= Lisa K. Cummins =

American dentist and fashion model (1963–2020)

Lisa Kristine Cummins (December 13, 1963 – November 30, 2020) was an American dentist and fashion model, whose image appeared on the cover of Cosmopolitan three times.

== Early life and education ==
Cummins was born on December 13, 1963, in Killeen, Texas, to Hanny Bijlaard “Louise” and Peter R. Cummins. Her father was accepted by the Wharton School of the University of Pennsylvania, due to which Cummins, along with her family, moved to Springfield. There she attended a public school. After completing high school, she enrolled in Gettysburg College and then acquired a degree in dental medicine from the University of Pennsylvania.
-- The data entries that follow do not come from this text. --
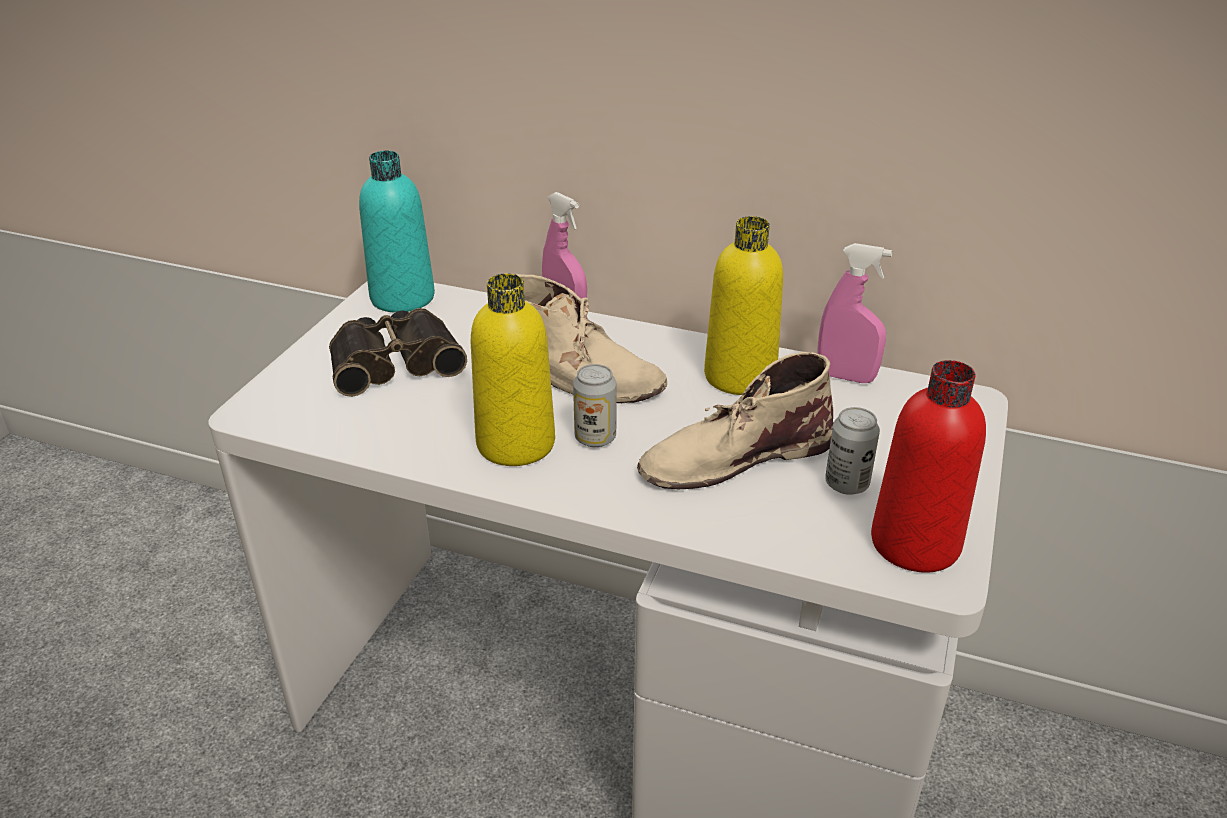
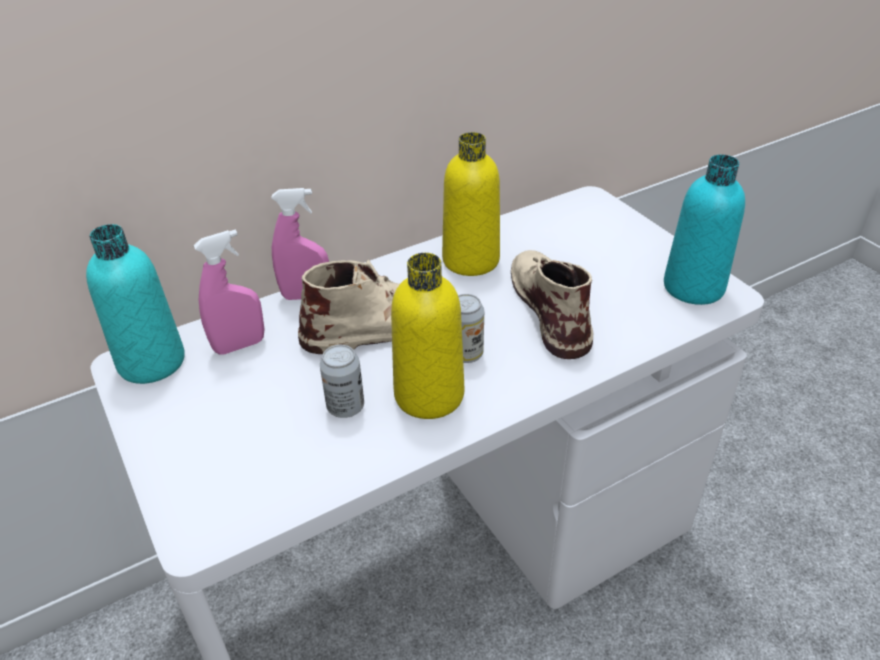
camera: 50 degrees left, 5 degrees up
(395, 361) = (240, 409): binoculars -> none
(734, 456) = (550, 306): beige boot -> beige boot turned 150 degrees clockwise
(846, 377) = (519, 224): pink spray bottle -> pink spray bottle (239, 345)
(846, 484) = (620, 280): can -> can (345, 407)
(915, 543) = (693, 287): red bottle -> turquoise bottle

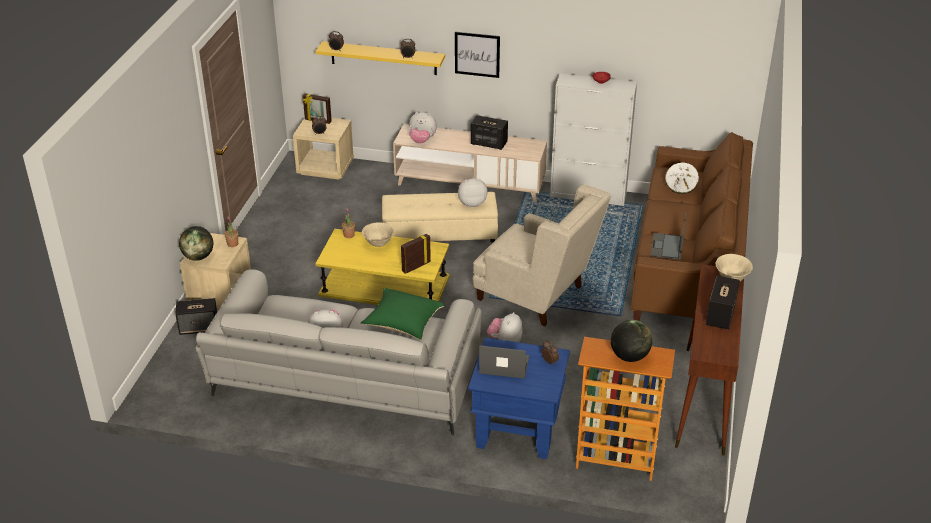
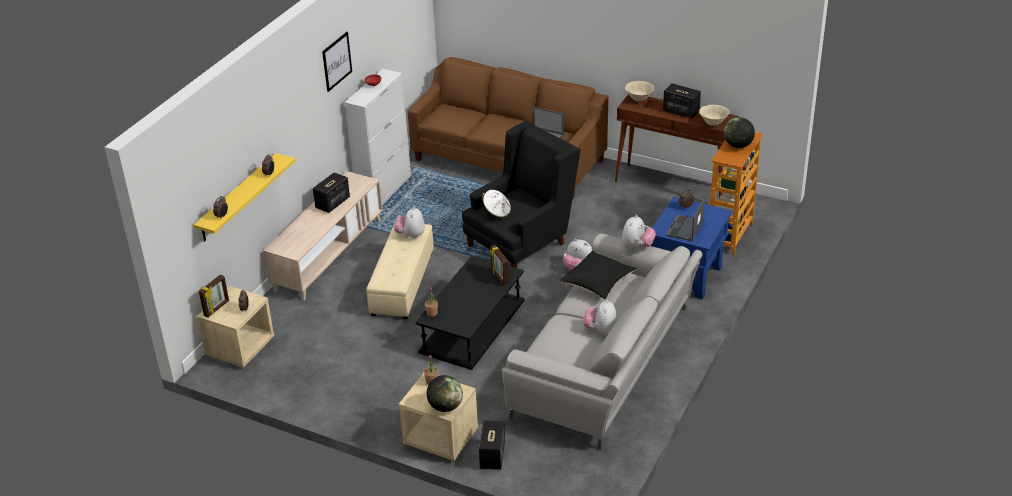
camera: 75 degrees left, 0 degrees up
(378, 244) = (454, 296): beige bowl -> beige bowl (713, 123)
(384, 286) = (472, 326): yellow coffee table -> black coffee table
(402, 324) = (598, 284): green pillow -> black pillow
(422, 140) = (304, 242): plush toy -> plush toy (637, 246)
(477, 54) = (294, 133): picture -> picture (337, 61)
(538, 296) = (522, 241): beige armchair -> black armchair
(681, 187) = (461, 116): white hat -> white hat (497, 212)

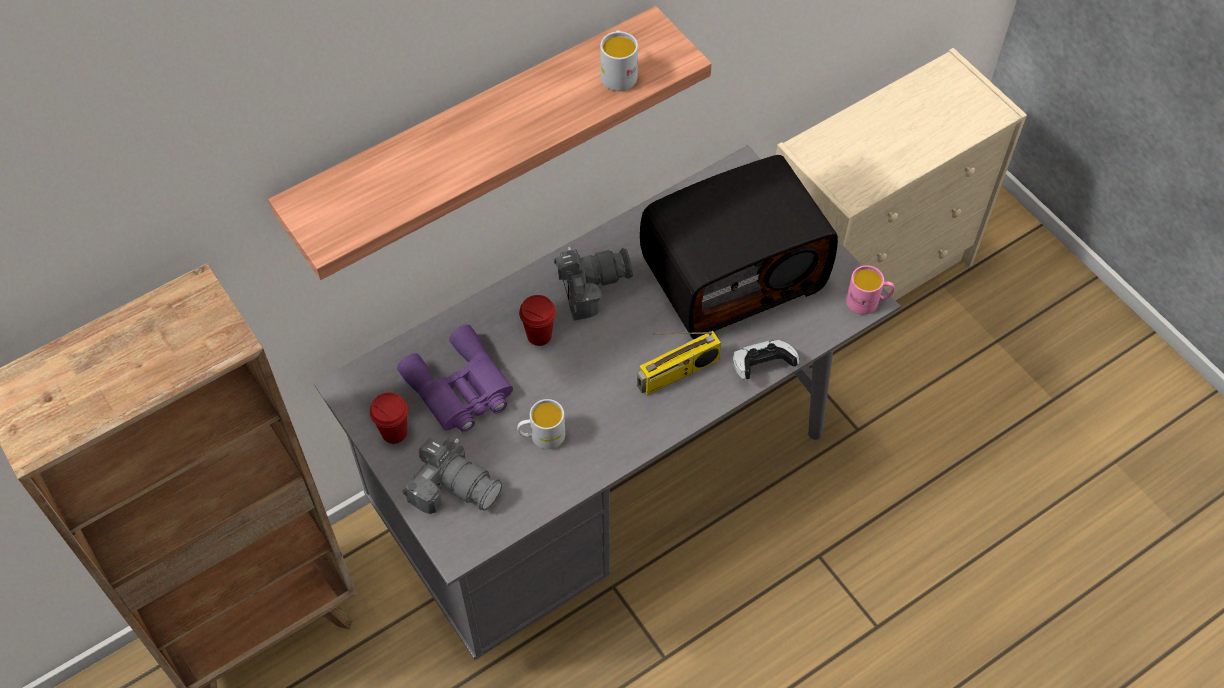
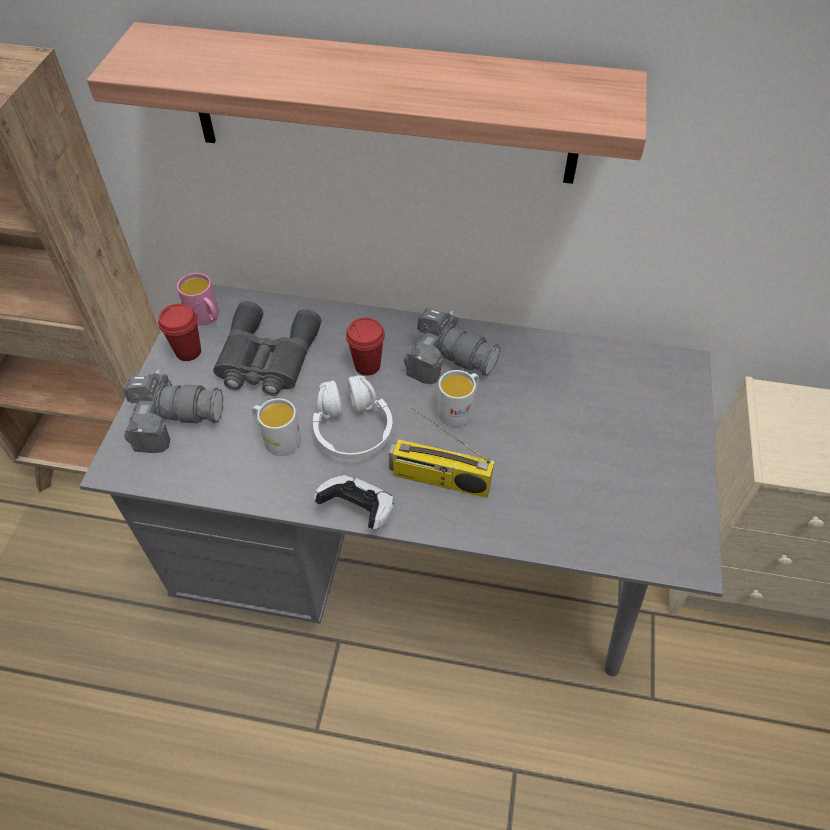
camera: 45 degrees right, 5 degrees down
(453, 486) = (174, 420): camera -> camera turned 75 degrees counterclockwise
(460, 390) = (266, 359): purple binoculars -> grey binoculars
(584, 388) = (352, 429): none -> white headphones
(618, 72) = (537, 96): white mug -> white mug (459, 408)
(733, 273) = (581, 439): radio -> none
(762, 367) = (519, 535): game controller -> game controller (358, 510)
(868, 302) = (690, 563): pink mug -> pink mug (206, 318)

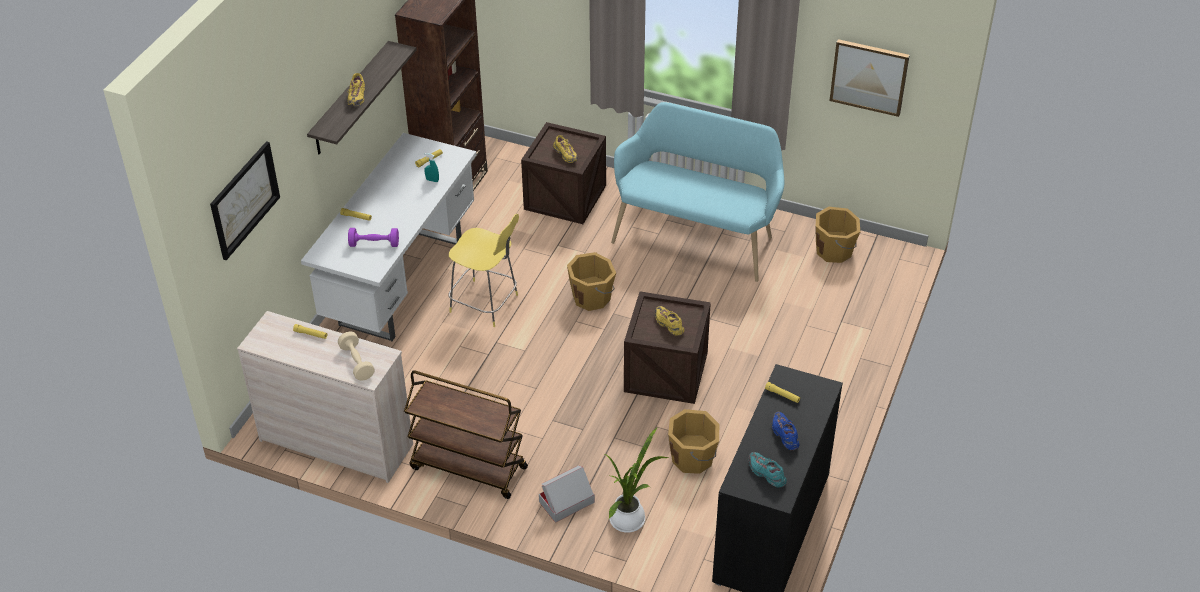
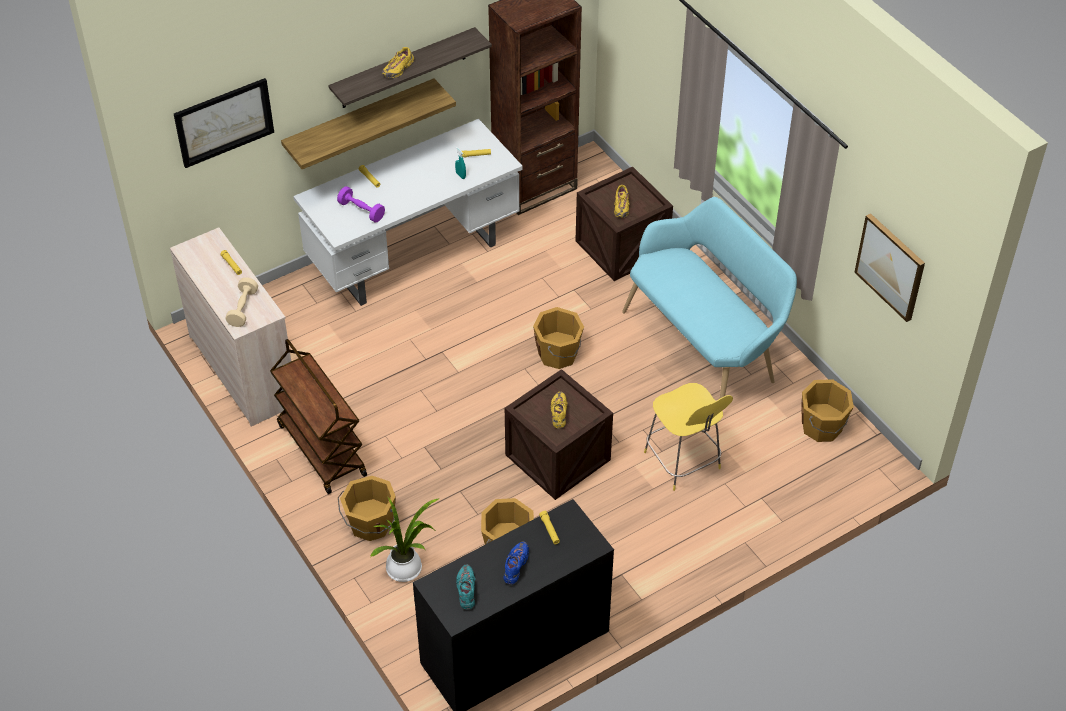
camera: 35 degrees right, 5 degrees up
(330, 165) = (360, 121): none -> shelf
(486, 304) = (464, 313): yellow stool -> yellow stool (683, 462)
(566, 502) = (370, 524): cardboard box -> orange bucket

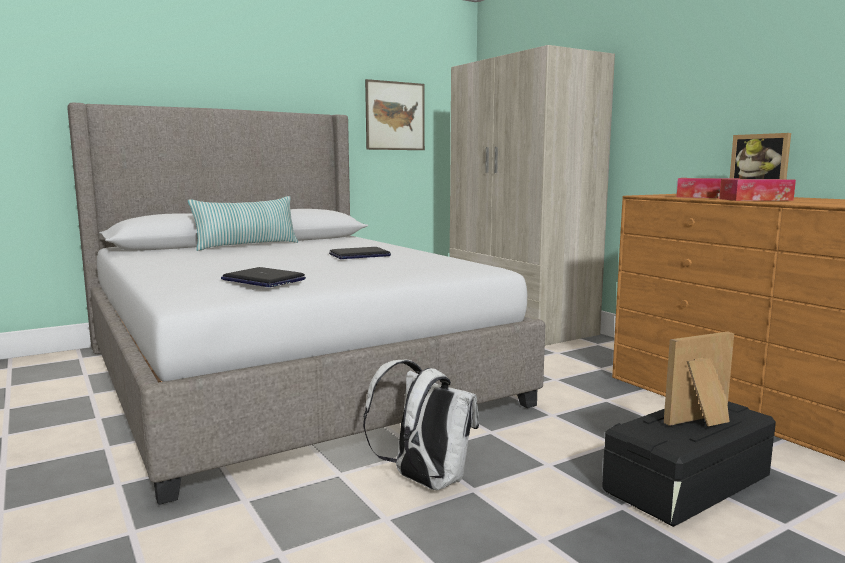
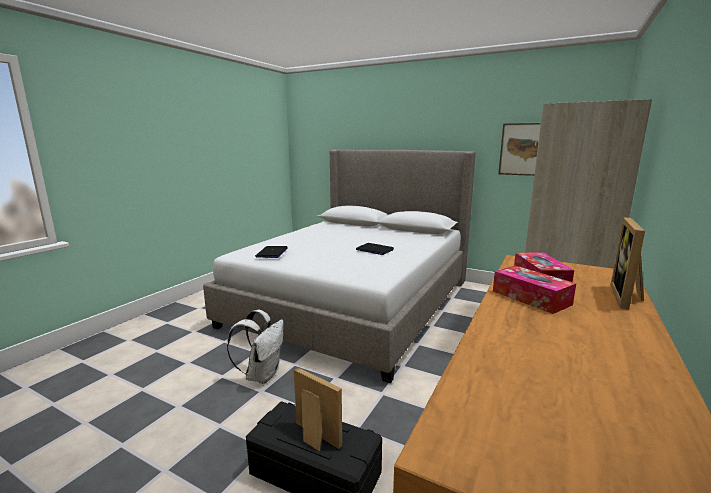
camera: 60 degrees right, 5 degrees up
(247, 245) = (372, 229): pillow -> none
She completed tooth replacement and restoration training at Temple University to become a prosthodontist.

== Career ==
Cummins was 15 years old when Francesco Scavullo, a fashion and celebrity photographer, spotted her in New York while shopping with her parents. She was represented by the Ford Agency during the start of her career as a fashion model. She was featured on the cover of Cosmopolitan thrice and in Francesco Scavullo's book Scavullo Women, in 1982. In addition to working with Scavullo and his partner, Sean Byrnes, Cummins also wore the designs of Haitian-born American fashion designer Fabrice Simon for shoots in the early 1980s, along with several other Cosmopolitan covers with models like Brooke Shields, Paulina Porizkova, and Gia Carangi.

As a prosthodontist, she worked on dental cases for contestants for Miss World, Miss America and Miss Universe pageants. She carried out her solo dental practice in Bala Cynwyd, Pennsylvania.

== Death ==
Cummins died in Camden, New Jersey, on November 30, 2020, in Cooper University Hospital due to cardiac arrest complications.